In most tenements, the utility bills (mainly water and electricity) are inclusive in the rent and only the landlord knows what goes to the service providers. In roomed tenements, sharing of toilets and bathrooms is the norm. The maintenance of these shared facilities is in most cases left to the tenants. Where there is no proper ‘maintenance plan’ formulated and followed by the tenants, the ‘tragedy of the commons’ triumphs. Should the later prevail, chances are that some tenement residents will find themselves grappling with the dilemma of ‘to have or to avoid guests’, just as it has been narrated by numerous shack residents. The dignified visitors could easily loathe the reception at the “small rooms”, especially those coming from upmarket areas. In most cases tenants develop a duty rooster for maintaining common spaces and facilities. Its not surprising to see tenants being actively engaged in managing the asset for the landlord, to whom they pay rent. For them, the free service they offer semi-consciously for the landlord is more to their benefit, and particularly in safe guarding their public health.
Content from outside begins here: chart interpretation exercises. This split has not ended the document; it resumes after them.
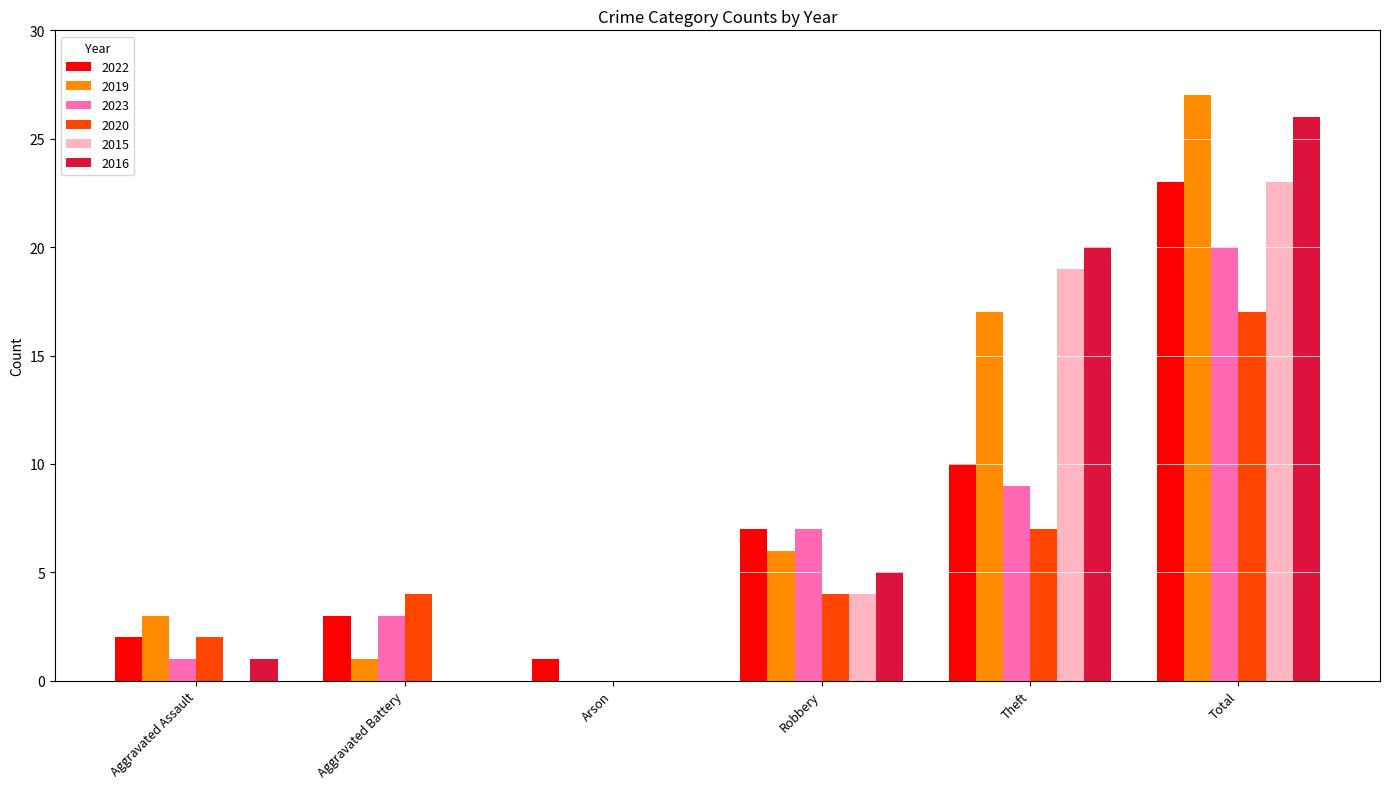

At which category is the sum across all series the highest?

Total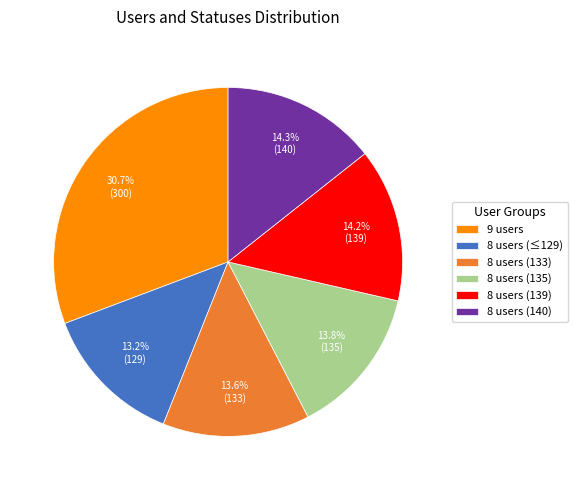

To the nearest percent, what is the difference between the largest and smallest slice percentages?

18%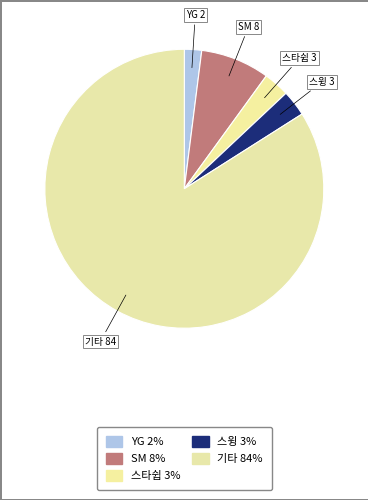

Count the number of slices in the pie.

5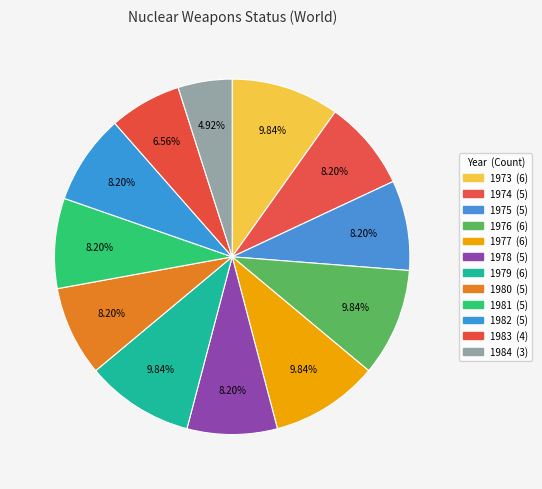

Which category has the smallest portion of the pie?

1984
Similar to shack areas, infrastructure services in most tenements are constrained, either as a result of collapsed (or on the verge of collapse) building infrastructure, or inefficacies of the service provider. For electricity, the stories are agonizing as well and particularly in buildings where billing is on a shared meter. In these areas, meter reading is classified information that should only be known to three parties – the service provider, the care taker and the landlord. If not rationed by hours, the voltage limit will not permit tenants like Milcah to use certain appliances such as iron boxes, cookers, water heaters etc.
Milcah’s experience is just a tip of the iceberg. Life in Nairobi’s tenements is deeply dynamic and cannot be covered enough within the scope of this article. Mathare-Huruma, Pipeline, Zimmerman, Githurai, Roysambu and Kawangware neighbourhoods epitomize the tenement phenomenon in Nairobi. In these areas, buildings have plot coverage’s of 100% and plot ratios of upto 10 times the recommended standards. Yes, the buildings are built back-to-back, from beacon-to-beacon, go as high as 8floors, and use designs, shapes and space standards that can never be found anywhere else. The vertical densities in these neighbourhoods are extreme, filled with densely massed multi-storey buildings. The facades often decorated by hanging clothes or repugnant like windows that appear as engraved rather than fitted, and at times a view from the street will land on a solid wall.
In tenement areas, social life is influenced by the codes stipulated by landlords to tenants, and fully enforced by the tenants, such as locking the gate or the main entrance at certain times of the night.
The roads in these areas are rough and dusty. When it rains, they turn to muddy streets making walking and driving unbearable. Space convertibility is a key element in these areas, with streets converting into busy business areas in the mornings and evenings. During these times of day, the massive activities taking place on the main streets leading to public transport stops often mimic mass migration.
Subsequent series to this article will illustrate some of the urban qualities produced by tenements, the variety in housing they offer, their production and perhaps their implication to the urban future in Nairobi.